Start of DATA EXCERPTS

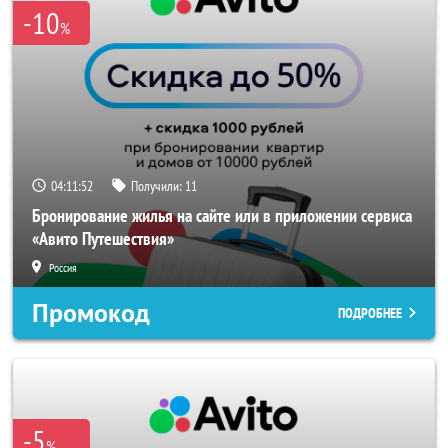
-10
%
04:11:52
Получили:
11
Бронирование жилья на сайте или в приложении сервиса
«Авито Путешествия»
Россия
Промокод
ПОДРОБНЕЕ
-5
%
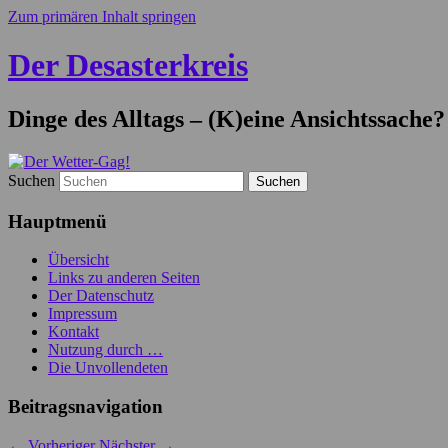
Zum primären Inhalt springen
Der Desasterkreis
Dinge des Alltags – (K)eine Ansichtssache?
Suchen
Hauptmenü
Übersicht
Links zu anderen Seiten
Der Datenschutz
Impressum
Kontakt
Nutzung durch …
Die Unvollendeten
Beitragsnavigation
←
Vorheriger
Nächster
→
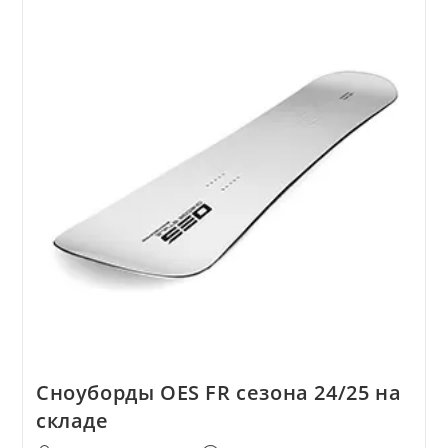
Сноуборды OES FR сезона 24/25 на
складе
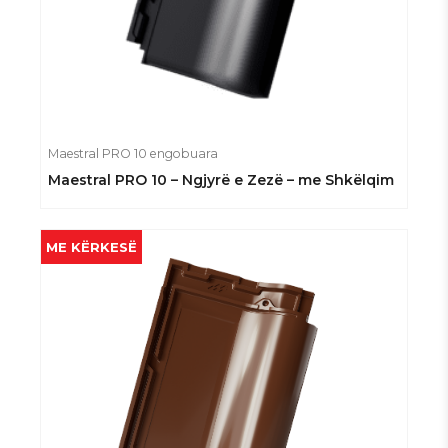
Maestral PRO 10 engobuara
Maestral PRO 10 – Ngjyrë e Zezë – me Shkëlqim
ME KËRKESË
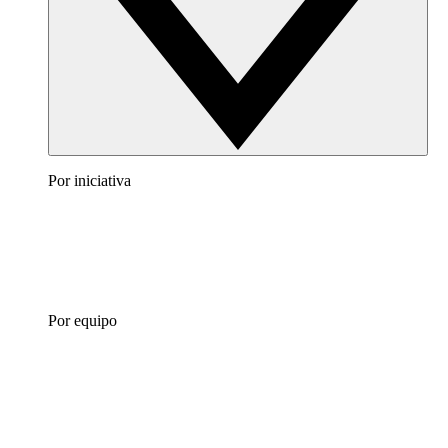
Por iniciativa
Por equipo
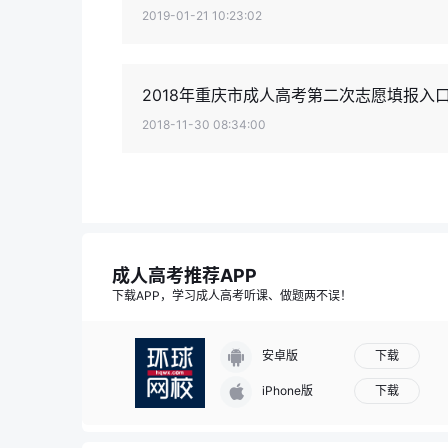
2019-01-21 10:23:02
2018年重庆市成人高考第二次志愿填报入
2018-11-30 08:34:00
成人高考推荐APP
下载APP，学习成人高考听课、做题两不误！
下载
安卓版
下载
iPhone版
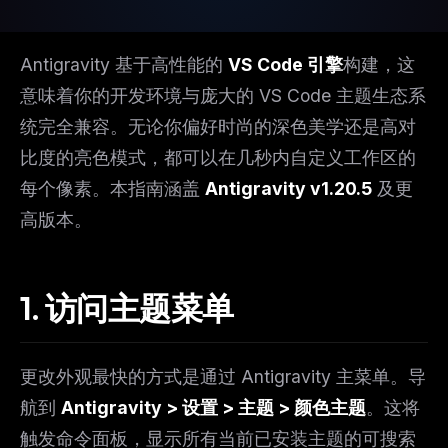
Antigravity 基于高性能的
VS Code 引擎
构建，这
意味着你的开发环境与庞大的 VS Code 主题生态系
统完全兼容。无论你偏好时尚的深色美学还是高对
比度的亮色模式，都可以在几秒内自定义工作区的
每个像素。本指南涵盖
Antigravity v1.20.5
及更
高版本。
1. 访问主题菜单
更改外观最快的方式是通过 Antigravity 主菜单。导
航到
Antigravity > 设置 > 主题 > 颜色主题
。这将
触发命令面板，显示所有当前已安装主题的可搜索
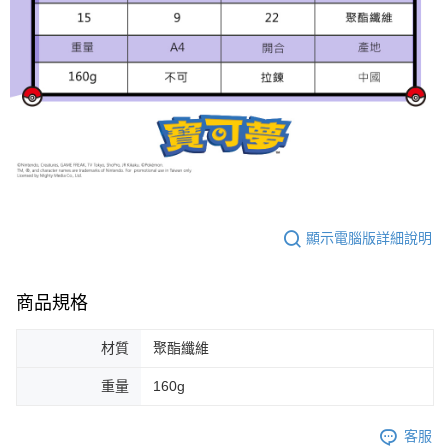
顯示電腦版詳細說明
商品規格
材質
聚酯纖維
重量
160g
客服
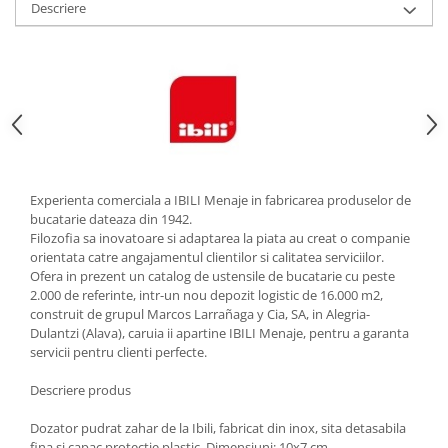
Descriere
Strecuratori
Tocatoare de bucatarie
Adaptor plita
Aprinzatoare aragaz
Arzatoare
Cantare de bucatarie
Dispesere detergent
Experienta comerciala a IBILI Menaje in fabricarea produselor de
Mixere
bucatarie dateaza din 1942.
Odorizant frigider
Filozofia sa inovatoare si adaptarea la piata au creat o companie
orientata catre angajamentul clientilor si calitatea serviciilor.
Pensule bucatarie
Ofera in prezent un catalog de ustensile de bucatarie cu peste
Prosoape bucatarie
2.000 de referinte, intr-un nou depozit logistic de 16.000 m2,
Seturi cutite
construit de grupul Marcos Larrañaga y Cia, SA, in Alegria-
Dulantzi (Alava), caruia ii apartine IBILI Menaje, pentru a garanta
Ustensile de masurat
servicii pentru clienti perfecte.
Ustensile fragezire carne
Ustensile gatire la aburi
Descriere produs
Vase pentru gatit
Dozator pudrat zahar de la Ibili, fabricat din inox, sita detasabila
Capace pentru vase
fina si capac protectie plastic. Dimensiuni: 10x7 cm.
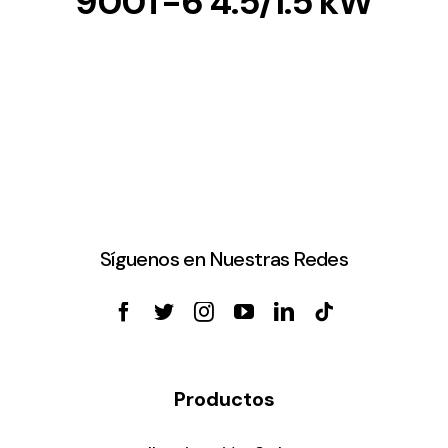
900T-6 4.5/1.5 kW
Síguenos en Nuestras Redes
Productos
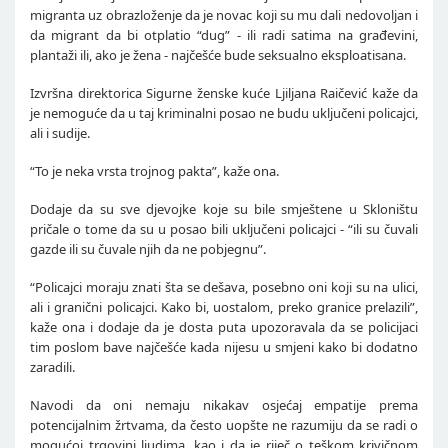
migranta uz obrazloženje da je novac koji su mu dali nedovoljan i
da migrant da bi otplatio “dug” - ili radi satima na građevini,
plantaži ili, ako je žena - najčešće bude seksualno eksploatisana.
Izvršna direktorica Sigurne ženske kuće Ljiljana Raičević kaže da
je nemoguće da u taj kriminalni posao ne budu uključeni policajci,
ali i sudije.
“To je neka vrsta trojnog pakta”, kaže ona.
Dodaje da su sve djevojke koje su bile smještene u Skloništu
pričale o tome da su u posao bili uključeni policajci - “ili su čuvali
gazde ili su čuvale njih da ne pobjegnu”.
“Policajci moraju znati šta se dešava, posebno oni koji su na ulici,
ali i granični policajci. Kako bi, uostalom, preko granice prelazili”,
kaže ona i dodaje da je dosta puta upozoravala da se policijaci
tim poslom bave najčešće kada nijesu u smjeni kako bi dodatno
zaradili.
Navodi da oni nemaju nikakav osjećaj empatije prema
potencijalnim žrtvama, da često uopšte ne razumiju da se radi o
mogućoj trgovini ljudima, kao i da je riječ o teškom krivičnom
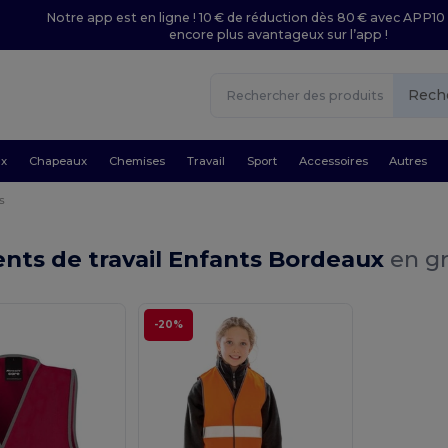
Notre app est en ligne ! 10 € de réduction dès 80 € avec APP10 
encore plus avantageux sur l’app !
Rech
ux
Chapeaux
Chemises
Travail
Sport
Accessoires
Autres
s
nts de travail Enfants Bordeaux
en gr
-20%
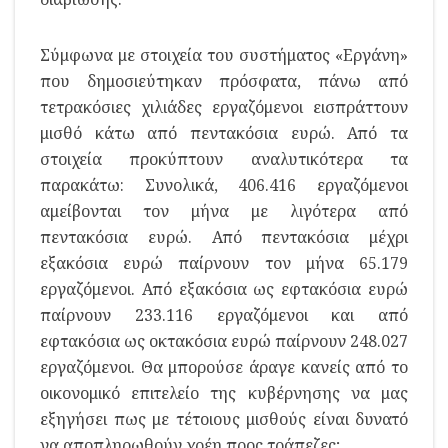
Σύμφωνα με στοιχεία του συστήματος «Εργάνη»
που δημοσιεύτηκαν πρόσφατα, πάνω από
τετρακόσιες χιλιάδες εργαζόμενοι εισπράττουν
μισθό κάτω από πεντακόσια ευρώ. Από τα
στοιχεία προκύπτουν αναλυτικότερα τα
παρακάτω: Συνολικά, 406.416 εργαζόμενοι
αμείβονται τον μήνα με λιγότερα από
πεντακόσια ευρώ. Από πεντακόσια μέχρι
εξακόσια ευρώ παίρνουν τον μήνα 65.179
εργαζόμενοι. Από εξακόσια ως εφτακόσια ευρώ
παίρνουν 233.116 εργαζόμενοι και από
εφτακόσια ως οκτακόσια ευρώ παίρνουν 248.027
εργαζόμενοι. Θα μπορούσε άραγε κανείς από το
οικονομικό επιτελείο της κυβέρνησης να μας
εξηγήσει πως με τέτοιους μισθούς είναι δυνατό
να αποπληρωθούν χρέη προς τράπεζες;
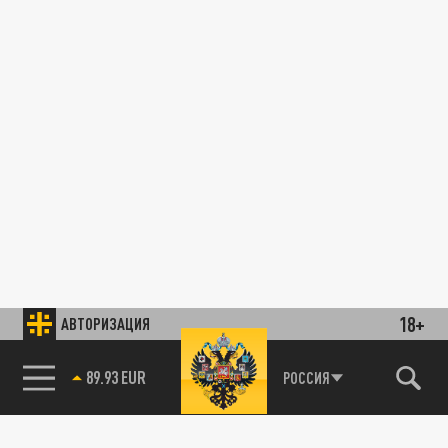
18+
АВТОРИЗАЦИЯ
89.93 EUR
РОССИЯ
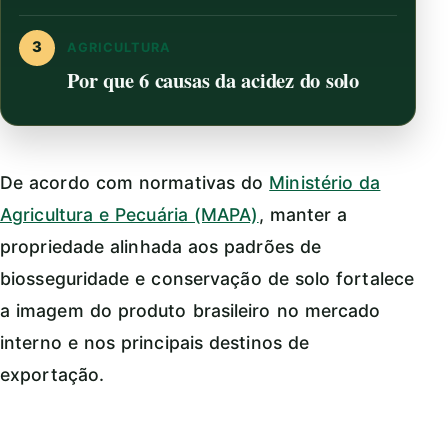
3
AGRICULTURA
Por que 6 causas da acidez do solo
De acordo com normativas do
Ministério da
Agricultura e Pecuária (MAPA)
, manter a
propriedade alinhada aos padrões de
biosseguridade e conservação de solo fortalece
a imagem do produto brasileiro no mercado
interno e nos principais destinos de
exportação.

End of DATA EXCERPTS

> _WORK INSTRUCTION_
Return every line of text in the data above as a JSON list of strings, one string per line, skipping blank lines and leaving out the picture markers.

> _EXERCISE OUTPUT_
[
  "-10",
  "%",
  "04:11:52",
  "Получили:",
  "11",
  "Бронирование жилья на сайте или в приложении сервиса",
  "«Авито Путешествия»",
  "Россия",
  "Промокод",
  "ПОДРОБНЕЕ",
  "-5",
  "%",
  "Zum primären Inhalt springen",
  "Der Desasterkreis",
  "Dinge des Alltags – (K)eine Ansichtssache?",
  "Suchen",
  "Hauptmenü",
  "Übersicht",
  "Links zu anderen Seiten",
  "Der Datenschutz",
  "Impressum",
  "Kontakt",
  "Nutzung durch …",
  "Die Unvollendeten",
  "Beitragsnavigation",
  "←",
  "Vorheriger",
  "Nächster",
  "→",
  "Сноуборды OES FR сезона 24/25 на",
  "складе",
  "Maestral PRO 10 engobuara",
  "Maestral PRO 10 – Ngjyrë e Zezë – me Shkëlqim",
  "ME KËRKESË",
  "Por iniciativa",
  "Por equipo",
  "2019-01-21 10:23:02",
  "2018年重庆市成人高考第二次志愿填报入",
  "2018-11-30 08:34:00",
  "成人高考推荐APP",
  "下载APP，学习成人高考听课、做题两不误！",
  "下载",
  "安卓版",
  "下载",
  "iPhone版",
  "Antigravity 基于高性能的",
  "VS Code 引擎",
  "构建，这",
  "意味着你的开发环境与庞大的 VS Code 主题生态系",
  "统完全兼容。无论你偏好时尚的深色美学还是高对",
  "比度的亮色模式，都可以在几秒内自定义工作区的",
  "每个像素。本指南涵盖",
  "Antigravity v1.20.5",
  "及更",
  "高版本。",
  "1. 访问主题菜单",
  "更改外观最快的方式是通过 Antigravity 主菜单。导",
  "航到",
  "Antigravity > 设置 > 主题 > 颜色主题",
  "。这将",
  "触发命令面板，显示所有当前已安装主题的可搜索",
  "顯示電腦版詳細說明",
  "商品規格",
  "材質",
  "聚酯纖維",
  "重量",
  "160g",
  "客服",
  "Descriere",
  "Strecuratori",
  "Tocatoare de bucatarie",
  "Adaptor plita",
  "Aprinzatoare aragaz",
  "Arzatoare",
  "Cantare de bucatarie",
  "Dispesere detergent",
  "Experienta comerciala a IBILI Menaje in fabricarea produselor de",
  "Mixere",
  "bucatarie dateaza din 1942.",
  "Odorizant frigider",
  "Filozofia sa inovatoare si adaptarea la piata au creat o companie",
  "orientata catre angajamentul clientilor si calitatea serviciilor.",
  "Pensule bucatarie",
  "Ofera in prezent un catalog de ustensile de bucatarie cu peste",
  "Prosoape bucatarie",
  "2.000 de referinte, intr-un nou depozit logistic de 16.000 m2,",
  "Seturi cutite",
  "construit de grupul Marcos Larrañaga y Cia, SA, in Alegria-",
  "Dulantzi (Alava), caruia ii apartine IBILI Menaje, pentru a garanta",
  "Ustensile de masurat",
  "servicii pentru clienti perfecte.",
  "Ustensile fragezire carne",
  "Ustensile gatire la aburi",
  "Descriere produs",
  "Vase pentru gatit",
  "Dozator pudrat zahar de la Ibili, fabricat din inox, sita detasabila",
  "Capace pentru vase",
  "fina si capac protectie plastic. Dimensiuni: 10x7 cm.",
  "900T-6 4.5/1.5 kW",
  "Síguenos en Nuestras Redes",
  "Productos",
  "migranta uz obrazloženje da je novac koji su mu dali nedovoljan i",
  "da migrant da bi otplatio “dug” - ili radi satima na građevini,",
  "plantaži ili, ako je žena - najčešće bude seksualno eksploatisana.",
  "Izvršna direktorica Sigurne ženske kuće Ljiljana Raičević kaže da",
  "je nemoguće da u taj kriminalni posao ne budu uključeni policajci,",
  "ali i sudije.",
  "“To je neka vrsta trojnog pakta”, kaže ona.",
  "Dodaje da su sve djevojke koje su bile smještene u Skloništu",
  "pričale o tome da su u posao bili uključeni policajci - “ili su čuvali",
  "gazde ili su čuvale njih da ne pobjegnu”.",
  "“Policajci moraju znati šta se dešava, posebno oni koji su na ulici,",
  "ali i granični policajci. Kako bi, uostalom, preko granice prelazili”,",
  "kaže ona i dodaje da je dosta puta upozoravala da se policijaci",
  "tim poslom bave najčešće kada nijesu u smjeni kako bi dodatno",
  "zaradili.",
  "Navodi da oni nemaju nikakav osjećaj empatije prema",
  "potencijalnim žrtvama, da često uopšte ne razumiju da se radi o",
  "mogućoj trgovini ljudima, kao i da je riječ o teškom krivičnom",
  "Notre app est en ligne ! 10 € de réduction dès 80 € avec APP10 ",
  "encore plus avantageux sur l’app !",
  "Rech",
  "ux",
  "Chapeaux",
  "Chemises",
  "Travail",
  "Sport",
  "Accessoires",
  "Autres",
  "s",
  "nts de travail Enfants Bordeaux",
  "en gr",
  "-20%",
  "Σύμφωνα με στοιχεία του συστήματος «Εργάνη»",
  "που δημοσιεύτηκαν πρόσφατα, πάνω από",
  "τετρακόσιες χιλιάδες εργαζόμενοι εισπράττουν",
  "μισθό κάτω από πεντακόσια ευρώ. Από τα",
  "στοιχεία προκύπτουν αναλυτικότερα τα",
  "παρακάτω: Συνολικά, 406.416 εργαζόμενοι",
  "αμείβονται τον μήνα με λιγότερα από",
  "πεντακόσια ευρώ. Από πεντακόσια μέχρι",
  "εξακόσια ευρώ παίρνουν τον μήνα 65.179",
  "εργαζόμενοι. Από εξακόσια ως εφτακόσια ευρώ",
  "παίρνουν 233.116 εργαζόμενοι και από",
  "εφτακόσια ως οκτακόσια ευρώ παίρνουν 248.027",
  "εργαζόμενοι. Θα μπορούσε άραγε κανείς από το",
  "οικονομικό επιτελείο της κυβέρνησης να μας",
  "εξηγήσει πως με τέτοιους μισθούς είναι δυνατό",
  "να αποπληρωθούν χρέη προς τράπεζες;",
  "18+",
  "АВТОРИЗАЦИЯ",
  "89.93 EUR",
  "РОССИЯ",
  "3",
  "AGRICULTURA",
  "Por que 6 causas da acidez do solo",
  "De acordo com normativas do",
  "Ministério da",
  "Agricultura e Pecuária (MAPA)",
  ", manter a",
  "propriedade alinhada aos padrões de",
  "biosseguridade e conservação de solo fortalece",
  "a imagem do produto brasileiro no mercado",
  "interno e nos principais destinos de",
  "exportação."
]